Ich suchte mir ein Versteck, von dem aus ich alles überblicken konnte. Sie kam summend in den Gang und schaute sich um. Und tatsächlich, als sie den Plüschhasen sah, ging sie auf ihn zu und nahm ihn mit. Ich folgte ihr vorsichtig und lauschte wieder dem Gespräch zwischen ihr und Alec.

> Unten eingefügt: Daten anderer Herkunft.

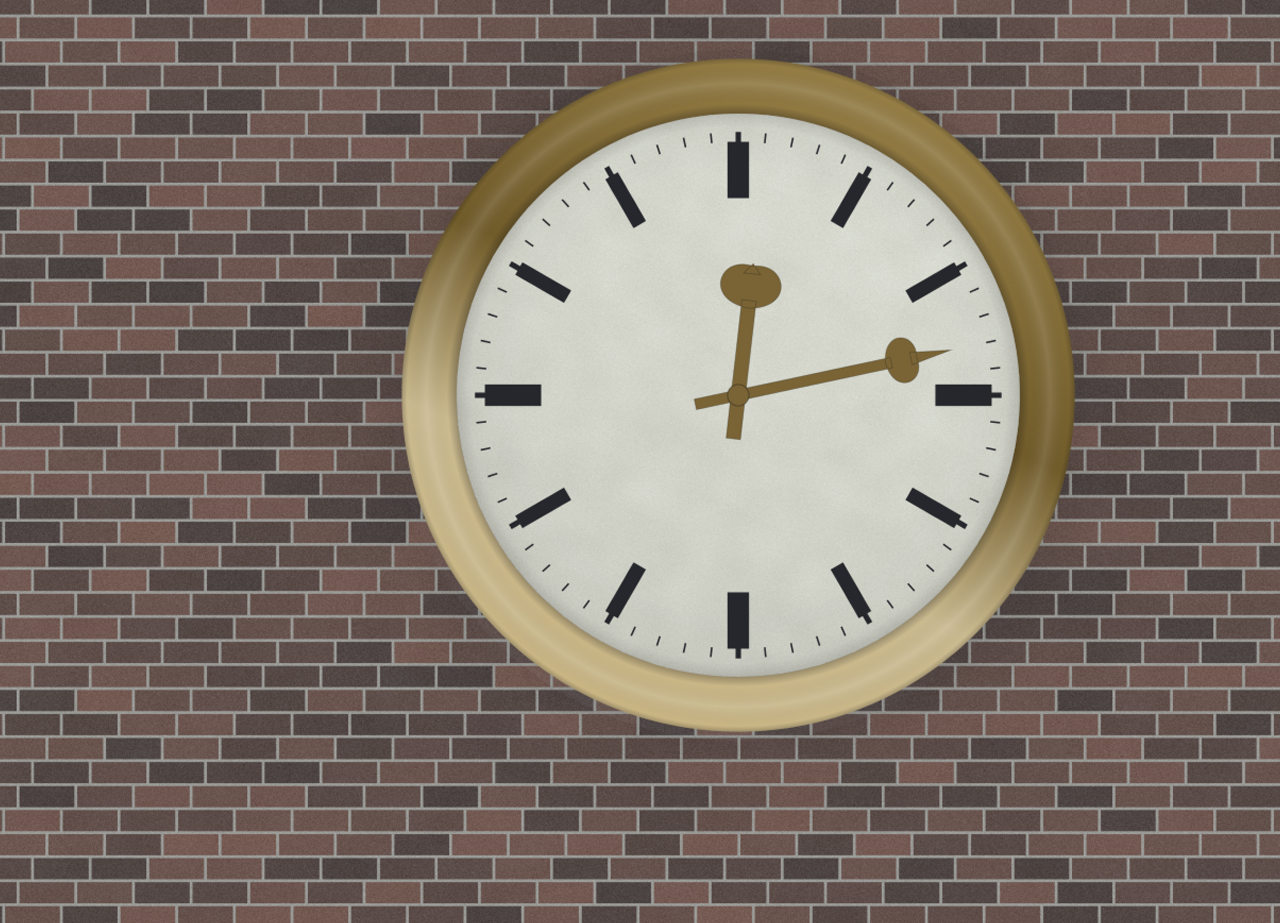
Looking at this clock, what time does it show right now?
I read 12:13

„Captain Hoppel zu Dienst, um die gemeinen Vitamine auszulöschen“, grummelte sie mit verstellter Stimme. Alec antwortete nur mit einem großen Grinsen und griff nach dem Hasen. Plötzlich huschte etwas zwischen den Beinen der Kinder umher. Als das Etwas auf einen Tisch sprang, konnte ich erkennen, dass es ein kleiner Fuchs war. Es war derselbe, wie ich ihn schon mehrmals gesehen habe. Das konnte nicht sein. Wie konnte der Fuchs der gleiche sein, wenn zwischen jetzt und damals knapp 100 Jahre liegen? Die Kinder riefen laut seinen Namen, bevor sie anfingen ihn zu streicheln. Sie nannten ihn Kami. Er drehte und wendete sich, es schien ihm zu gefallen. Als Benjamin ihn hoch hebte, sah mich der Fuchs konzentriert an, ließ aber von mir ab, als er zu seinem Futternapf gesetzt wurde.

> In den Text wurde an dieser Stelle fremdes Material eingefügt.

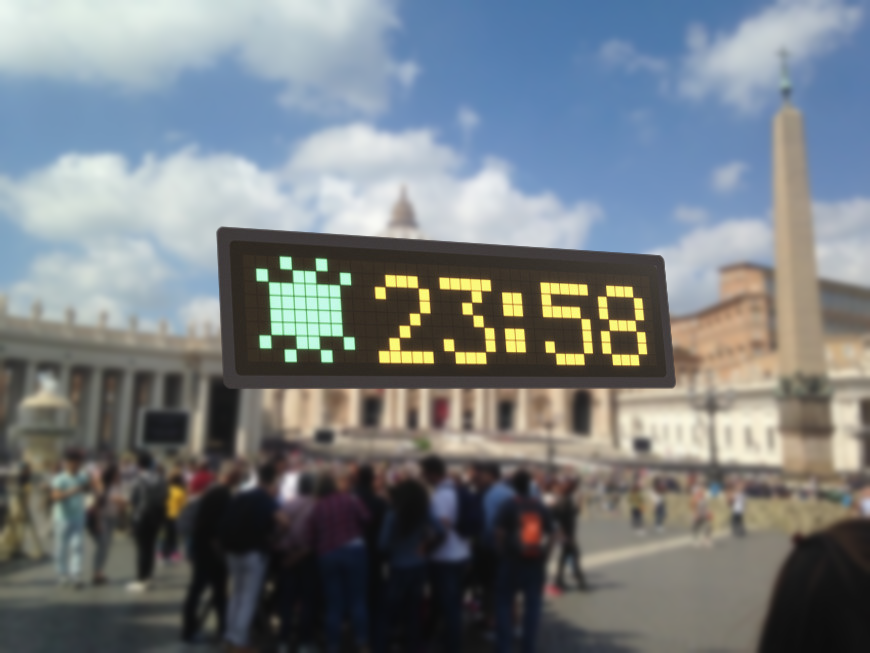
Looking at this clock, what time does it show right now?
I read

Inzwischen waren die Waisen fertig und entfernten sich nacheinander aus dem Raum. Übrig blieben nur noch Abigail und Benjamin, die sich an einem Tisch gegenüber saßen und nun selbst aus ihren Schüsseln schlürften. Abigails anscheinend typischer Gesichtsausdruck wurde mit einmal bedrückt. Benjamin sah sie besorgt an und legte seine große Hand auf ihr Schulter. „Alles wird gut, er ist bei dir in sicheren Händen.“ Doch bevor sie weiterreden konnten, fing Kami an, sich wie eine Katze an ihr Bein zu schmiegen. Sie schaute ihn an und fing wieder an zu lächeln, während jedoch eine Träne ihre Wange runter kullerte. Plötzlich blickte der Fuchs wieder zu mir und es wirkte so, als könnte er in meine Seele starren. Abigail streichelte ihn, kicherte und sagte: „Da ist doch nichts du kleiner Trottel oder siehst du etwa Gespenster?“
Ich entfernte mich langsam wieder und streifte durch das Gebäude. Dabei gingen mir viele Gedanken durch den Kopf. „Wieso bin ich hier? Wie bin ich hier gelandet? Wie komme ich wieder zurück? Was hat es mit dem Fuchs auf sich?“ waren nur wenige von ihnen. Ich schlenderte weiter und spähte auf die Zahlen der großen Uhr in der Eingangshalle. Es war bereits 19:27 und ich hörte die lauten Schritte von Benjamin. Er lief entspannt durch den Flur zum Hinterhof. Er rief die Kinder, da sie sich bettfertig machen sollten. Währenddessen besuchte Abigail Alec in seinem Zimmer. Ich folgte ihr und blieb im Eingang stehen. Alec saß einsam auf seinem Bett und spielte mit seinem Stofftier. Sie setzte sich neben ihn und fragte ihn mit dem selben besorgten Blick wie am Esstisch, was er denn mache. Er meinte, dass Hoppel lernt, wie man fliegt. Sie lachte, gab ihm einen Kuss auf die Stirn und wieder rollte ihr eine Träne aus dem Auge. Er wischte ihr die Träne weg und meinte, dass er und Hoppel nicht möchten, dass sie weint. Ich war immer noch verwirrt, da ich nicht wusste, was los war...ich wusste nichts von dem was abging. Es wurde später und inzwischen lagen alle Kinder in ihren Betten. Auch die beiden Betreuer machten sich fertig, um schlafen zu gehen. Sie gingen noch einmal durch das große Haus und schalteten dabei alle Lampen und pusteten jede Kerze aus. Es war dunkel und ich stand dort ganz allein auf dem Gang, ohne zu wissen, was ich nun machen sollte. Ich zog meine Taschenlampe aus dem Rucksack und beschloss, die einzelnen Zimmer zu durchsuchen, in der Hoffnung, dass ich irgendwas finde, das mir in der anderen Zeitlinie weiterhelfen könnte.
Plötzlich kam mir ein Gedanke. Als ich mich vor einiger Zeit unter der Treppe vor Benjamin versteckt habe, hat er einen Raum betreten, den ich erst da bemerkt und sofort wieder vergessen hatte. Zum Glück hatte ich den Schlüsselbund dabei und konnte den Raum hoffentlich somit betreten.